═════ Records shown

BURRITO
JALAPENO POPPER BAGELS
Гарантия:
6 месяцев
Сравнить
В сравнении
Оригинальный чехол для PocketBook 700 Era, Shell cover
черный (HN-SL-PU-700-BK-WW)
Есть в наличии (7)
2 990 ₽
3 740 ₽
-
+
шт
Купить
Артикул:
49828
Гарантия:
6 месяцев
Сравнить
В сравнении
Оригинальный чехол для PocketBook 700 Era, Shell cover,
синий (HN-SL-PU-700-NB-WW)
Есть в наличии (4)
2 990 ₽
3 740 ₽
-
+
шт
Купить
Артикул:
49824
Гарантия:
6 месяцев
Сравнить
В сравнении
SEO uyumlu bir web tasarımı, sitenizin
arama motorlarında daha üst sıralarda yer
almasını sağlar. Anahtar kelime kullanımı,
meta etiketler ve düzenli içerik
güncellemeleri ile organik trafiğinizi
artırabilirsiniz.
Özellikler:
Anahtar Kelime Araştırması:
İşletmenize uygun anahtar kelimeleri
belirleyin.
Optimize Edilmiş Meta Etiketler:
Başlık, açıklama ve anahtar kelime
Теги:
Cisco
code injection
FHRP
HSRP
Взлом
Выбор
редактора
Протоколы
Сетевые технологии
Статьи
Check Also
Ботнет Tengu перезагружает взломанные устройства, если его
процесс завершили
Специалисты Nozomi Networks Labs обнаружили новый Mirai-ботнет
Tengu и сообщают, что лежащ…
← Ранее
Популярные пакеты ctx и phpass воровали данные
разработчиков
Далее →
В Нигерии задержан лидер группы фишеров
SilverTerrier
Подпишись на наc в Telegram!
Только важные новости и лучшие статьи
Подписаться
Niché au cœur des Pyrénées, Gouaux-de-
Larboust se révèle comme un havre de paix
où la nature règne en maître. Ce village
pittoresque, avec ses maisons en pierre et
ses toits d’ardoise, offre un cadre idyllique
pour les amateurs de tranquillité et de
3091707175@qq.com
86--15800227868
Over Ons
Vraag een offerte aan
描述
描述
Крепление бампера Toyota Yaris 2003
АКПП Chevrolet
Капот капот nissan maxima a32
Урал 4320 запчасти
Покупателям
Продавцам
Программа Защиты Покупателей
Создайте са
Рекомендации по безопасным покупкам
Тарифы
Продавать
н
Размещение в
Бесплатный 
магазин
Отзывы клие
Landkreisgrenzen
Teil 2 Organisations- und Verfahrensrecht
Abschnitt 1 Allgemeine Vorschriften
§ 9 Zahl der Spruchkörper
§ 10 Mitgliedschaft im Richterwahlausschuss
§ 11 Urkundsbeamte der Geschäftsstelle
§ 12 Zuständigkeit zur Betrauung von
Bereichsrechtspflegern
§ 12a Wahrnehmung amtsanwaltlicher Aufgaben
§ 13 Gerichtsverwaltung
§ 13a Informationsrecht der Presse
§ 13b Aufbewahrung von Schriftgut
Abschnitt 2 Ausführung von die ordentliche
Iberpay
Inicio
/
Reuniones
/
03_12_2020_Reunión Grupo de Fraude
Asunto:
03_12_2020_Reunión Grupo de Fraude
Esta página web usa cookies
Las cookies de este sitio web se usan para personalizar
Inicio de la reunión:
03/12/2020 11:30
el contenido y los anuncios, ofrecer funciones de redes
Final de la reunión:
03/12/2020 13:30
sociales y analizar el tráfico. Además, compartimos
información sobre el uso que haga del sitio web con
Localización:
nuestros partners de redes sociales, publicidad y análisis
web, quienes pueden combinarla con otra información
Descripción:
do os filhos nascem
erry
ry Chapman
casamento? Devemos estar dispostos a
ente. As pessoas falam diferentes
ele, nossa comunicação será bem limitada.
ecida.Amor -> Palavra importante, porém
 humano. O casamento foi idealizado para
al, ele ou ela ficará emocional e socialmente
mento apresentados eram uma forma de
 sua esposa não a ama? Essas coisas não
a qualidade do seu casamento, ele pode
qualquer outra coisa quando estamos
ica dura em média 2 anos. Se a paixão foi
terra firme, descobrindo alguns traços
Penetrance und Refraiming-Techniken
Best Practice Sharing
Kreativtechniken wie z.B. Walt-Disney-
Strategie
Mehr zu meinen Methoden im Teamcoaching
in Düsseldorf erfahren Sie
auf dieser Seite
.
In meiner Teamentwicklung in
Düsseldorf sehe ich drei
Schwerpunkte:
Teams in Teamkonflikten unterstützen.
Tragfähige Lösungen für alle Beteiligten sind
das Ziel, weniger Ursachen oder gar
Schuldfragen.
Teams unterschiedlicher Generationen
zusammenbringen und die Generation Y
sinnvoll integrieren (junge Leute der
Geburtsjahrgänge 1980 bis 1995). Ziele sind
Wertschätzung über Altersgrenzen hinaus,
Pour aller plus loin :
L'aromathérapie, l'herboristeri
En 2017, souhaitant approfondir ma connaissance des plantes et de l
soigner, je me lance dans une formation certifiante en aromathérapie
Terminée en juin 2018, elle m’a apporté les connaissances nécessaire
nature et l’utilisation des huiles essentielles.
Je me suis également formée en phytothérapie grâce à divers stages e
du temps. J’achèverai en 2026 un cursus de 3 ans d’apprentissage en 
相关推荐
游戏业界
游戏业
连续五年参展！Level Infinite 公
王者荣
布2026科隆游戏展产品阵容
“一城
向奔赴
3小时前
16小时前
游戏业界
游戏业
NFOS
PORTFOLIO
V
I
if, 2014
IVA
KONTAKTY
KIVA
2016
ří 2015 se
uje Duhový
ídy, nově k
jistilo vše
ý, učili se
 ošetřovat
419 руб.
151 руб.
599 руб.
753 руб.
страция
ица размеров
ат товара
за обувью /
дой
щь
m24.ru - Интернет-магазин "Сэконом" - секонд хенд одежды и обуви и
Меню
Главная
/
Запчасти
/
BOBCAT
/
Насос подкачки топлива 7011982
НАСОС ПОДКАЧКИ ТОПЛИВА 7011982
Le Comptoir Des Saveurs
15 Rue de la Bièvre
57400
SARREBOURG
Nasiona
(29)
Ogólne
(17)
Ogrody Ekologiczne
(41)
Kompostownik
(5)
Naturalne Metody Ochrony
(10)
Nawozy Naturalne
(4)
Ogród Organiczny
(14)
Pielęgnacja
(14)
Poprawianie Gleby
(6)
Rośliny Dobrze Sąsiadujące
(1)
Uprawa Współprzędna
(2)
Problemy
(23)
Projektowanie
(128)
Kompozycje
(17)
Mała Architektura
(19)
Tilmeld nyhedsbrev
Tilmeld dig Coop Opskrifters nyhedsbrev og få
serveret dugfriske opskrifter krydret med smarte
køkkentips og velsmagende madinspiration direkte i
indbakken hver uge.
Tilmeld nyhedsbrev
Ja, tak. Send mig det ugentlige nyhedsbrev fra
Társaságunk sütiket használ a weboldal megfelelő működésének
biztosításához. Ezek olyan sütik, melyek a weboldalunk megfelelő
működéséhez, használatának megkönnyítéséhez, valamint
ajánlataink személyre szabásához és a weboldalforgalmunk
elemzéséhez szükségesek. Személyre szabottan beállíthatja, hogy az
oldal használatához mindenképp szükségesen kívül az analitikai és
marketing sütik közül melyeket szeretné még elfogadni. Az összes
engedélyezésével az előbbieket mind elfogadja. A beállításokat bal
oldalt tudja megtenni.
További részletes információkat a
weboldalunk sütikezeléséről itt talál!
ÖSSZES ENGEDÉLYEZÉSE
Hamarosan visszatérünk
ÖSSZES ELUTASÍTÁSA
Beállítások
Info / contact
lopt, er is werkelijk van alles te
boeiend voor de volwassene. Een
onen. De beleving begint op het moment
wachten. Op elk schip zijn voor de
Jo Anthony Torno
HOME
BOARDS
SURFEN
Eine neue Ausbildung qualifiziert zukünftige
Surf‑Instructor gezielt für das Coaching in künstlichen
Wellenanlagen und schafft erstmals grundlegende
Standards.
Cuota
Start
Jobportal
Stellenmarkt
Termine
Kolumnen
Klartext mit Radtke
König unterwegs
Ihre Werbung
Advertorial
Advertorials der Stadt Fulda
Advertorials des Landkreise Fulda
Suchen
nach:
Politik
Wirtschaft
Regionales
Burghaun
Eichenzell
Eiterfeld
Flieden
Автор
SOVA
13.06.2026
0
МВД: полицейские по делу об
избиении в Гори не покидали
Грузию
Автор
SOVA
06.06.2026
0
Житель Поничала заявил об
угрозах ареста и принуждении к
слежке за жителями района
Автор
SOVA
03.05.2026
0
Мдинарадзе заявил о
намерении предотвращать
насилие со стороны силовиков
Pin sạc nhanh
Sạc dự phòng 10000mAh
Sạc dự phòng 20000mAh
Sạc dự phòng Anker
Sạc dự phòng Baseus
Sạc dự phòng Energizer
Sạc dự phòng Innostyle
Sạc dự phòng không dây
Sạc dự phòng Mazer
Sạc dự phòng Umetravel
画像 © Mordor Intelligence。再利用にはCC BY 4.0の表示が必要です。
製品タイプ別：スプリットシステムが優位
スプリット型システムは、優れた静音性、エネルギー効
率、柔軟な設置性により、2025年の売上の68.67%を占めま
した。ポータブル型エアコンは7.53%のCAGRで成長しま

══════════

• What you will do:
Scan the entries above for the line containing "Schuldfragen.", and copy it and all lines after it exactly, down to and including the line containing "Pour aller plus".

• Answer to the problem:
Schuldfragen.
Teams unterschiedlicher Generationen
zusammenbringen und die Generation Y
sinnvoll integrieren (junge Leute der
Geburtsjahrgänge 1980 bis 1995). Ziele sind
Wertschätzung über Altersgrenzen hinaus,
Pour aller plus loin :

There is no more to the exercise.